Liberation!

When I reviewed the program months ago and saw Gwen Marston was teaching at Paducah this year, my heart raced a bit. Gwen has been so influential in quilting--pushing quilters to find their own style and be guided by color, arrangement, and energy of design. Well before the newer crop of modern or contemporary quilters and even before the (unfortunate) advent pre-cuts, do-it-all sewing machines, and self-regulating, programmable long arm quilting machines that can quilt for you in your sleep, she was going back to the simple and eternally complex roots of quilting, filled with make-do beauty and patterns born both of necessity and desire. In so (sew) many ways, she is the precursor to the modern quilting faction (Schmidt, Ringle, et al.).

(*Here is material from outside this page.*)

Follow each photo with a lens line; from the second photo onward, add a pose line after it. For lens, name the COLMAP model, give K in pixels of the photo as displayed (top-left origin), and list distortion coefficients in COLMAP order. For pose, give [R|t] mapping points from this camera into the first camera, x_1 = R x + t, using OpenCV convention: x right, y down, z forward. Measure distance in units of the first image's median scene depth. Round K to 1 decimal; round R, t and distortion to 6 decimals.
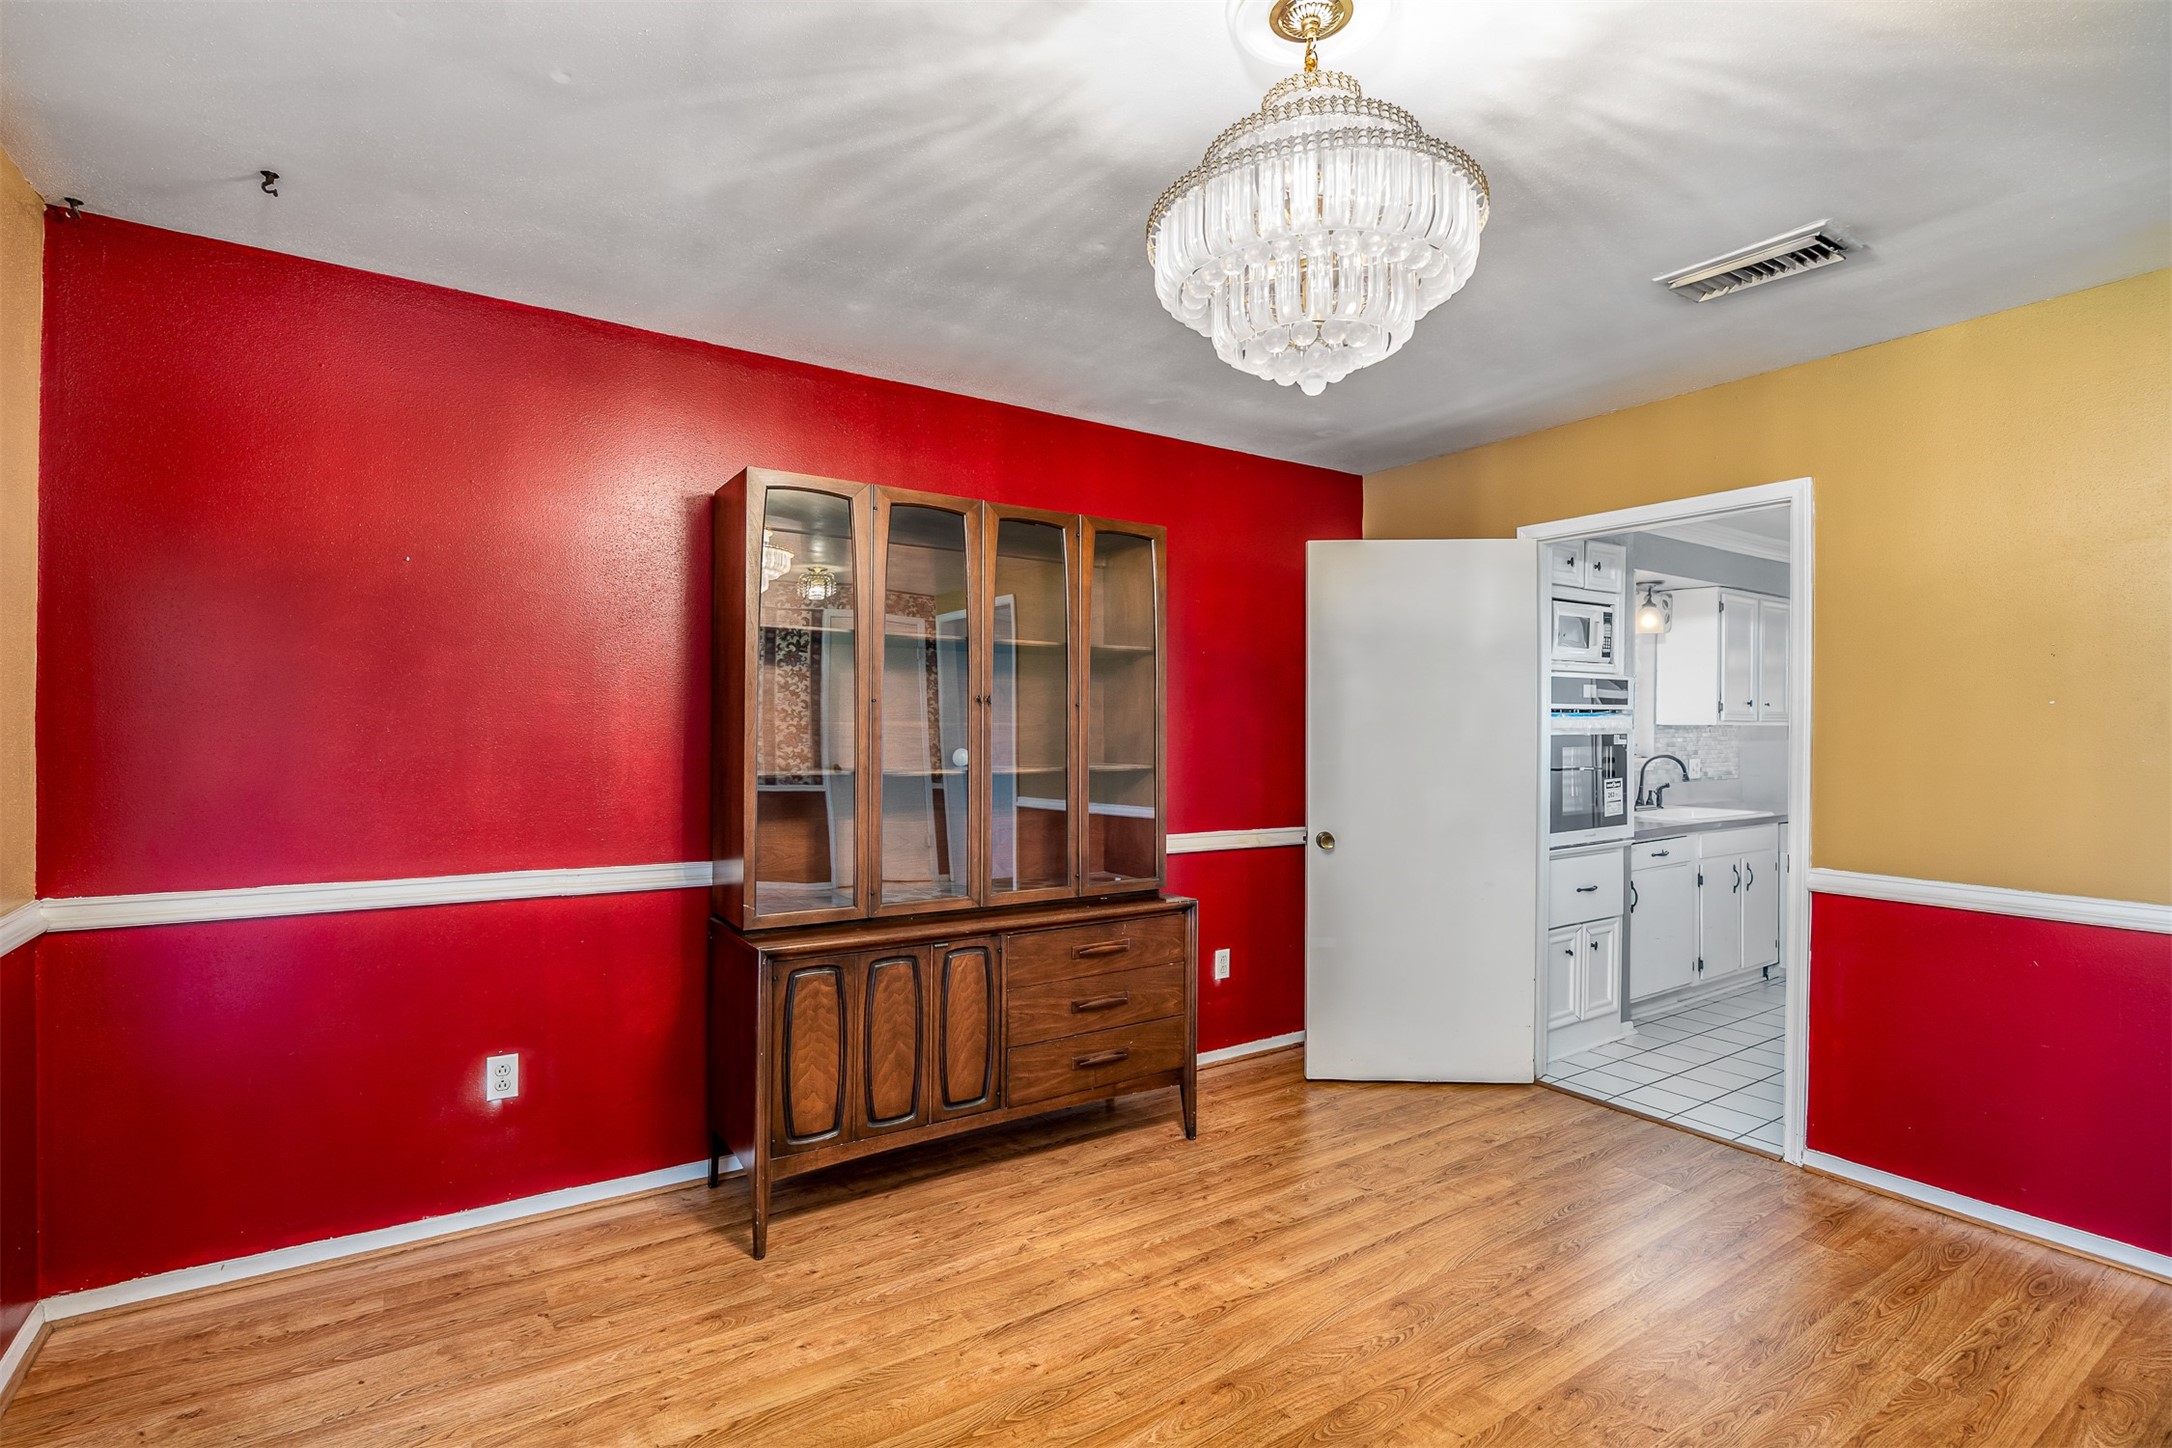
lens RADIAL K [[964.3, 0, 1077.6], [0, 964.3, 729.8], [0, 0, 1]] dist [-0.015116, 0.001753]
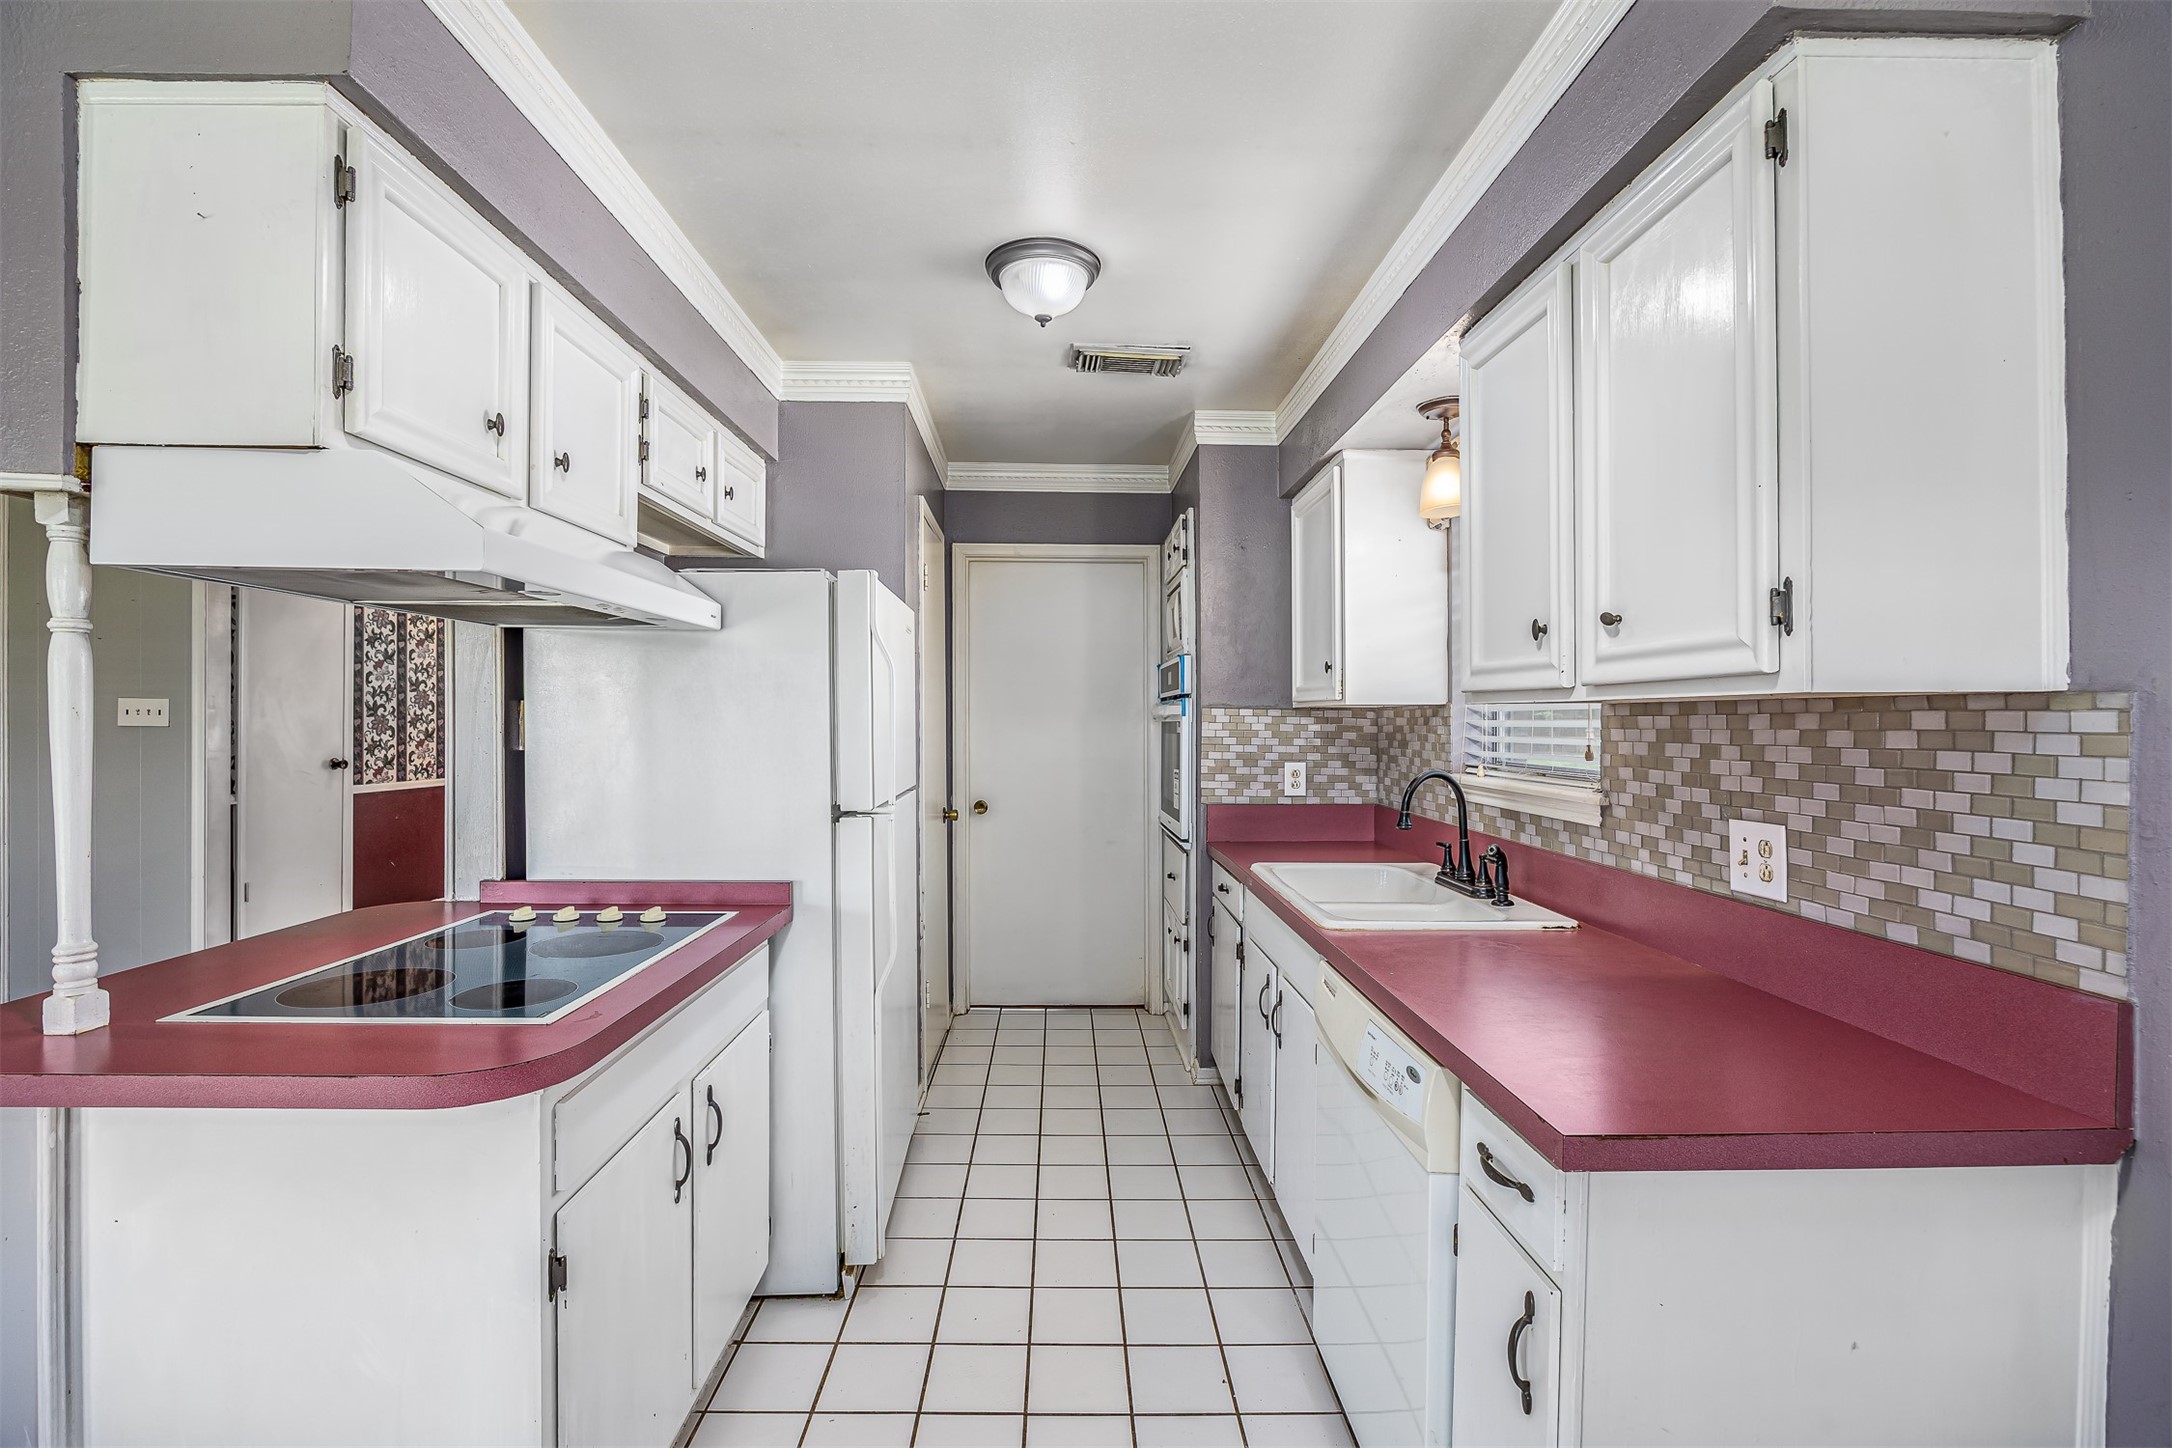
lens RADIAL K [[964.3, 0, 1061.3], [0, 964.3, 717.4], [0, 0, 1]] dist [-0.015116, 0.001753]
pose [[-0.519022, -0.008427, -0.854719, 2.066280], [-0.011136, 0.999933, -0.003097, 0.007414], [0.854688, 0.007911, -0.519081, 2.028004]]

And, it turns out, she's totally awesome! Funny, thoughtful, generous, gracious, kind and quirky while also being a solid teacher full of constructive criticism that lands softly and effectively. She could name drop with the best of them if she wanted but somehow makes each student think she's an equal in the conspiracy of the joy of quilting.

Gwen calls her style "liberated quilting." She ask you to put aside the rules and rulers and just create blocks. Honestly, it takes a while to let go of the compulsion to measure and perfect. But, throughout 10 hours of classes with her, I saw it work with all the students. Some felt more comfortable being "liberated" within the lines--which was who they were. So it worked for them, too. So, so fun!

I wanted to double challenge myself and wanted to work only with solids this trip--because I almost never do. So, I bought a massive number of the really inexpensive Connecting Threads solids (which were great quality BTW) and just took the whole haul with me. My first class, I worked on a modified rail fence in reds, greys, black, purple & orange. The second class, I set out on a "liberated" log cabin in soothing blues and greens. This was a last minute decision; I had planned on brights but accidentally shipped the wrong fabric home, which I realized only after I sat down at class :(. So, I worked with what I had left--actually pushed me a bit, which is good! The first class ran 7 hrs; the second 3.

These are pics of my blocks, my sister's, and others' who were in both classes. Plus some of Gwen's work. She's slowing down her teaching schedule, so if she comes near you, snag that class!!!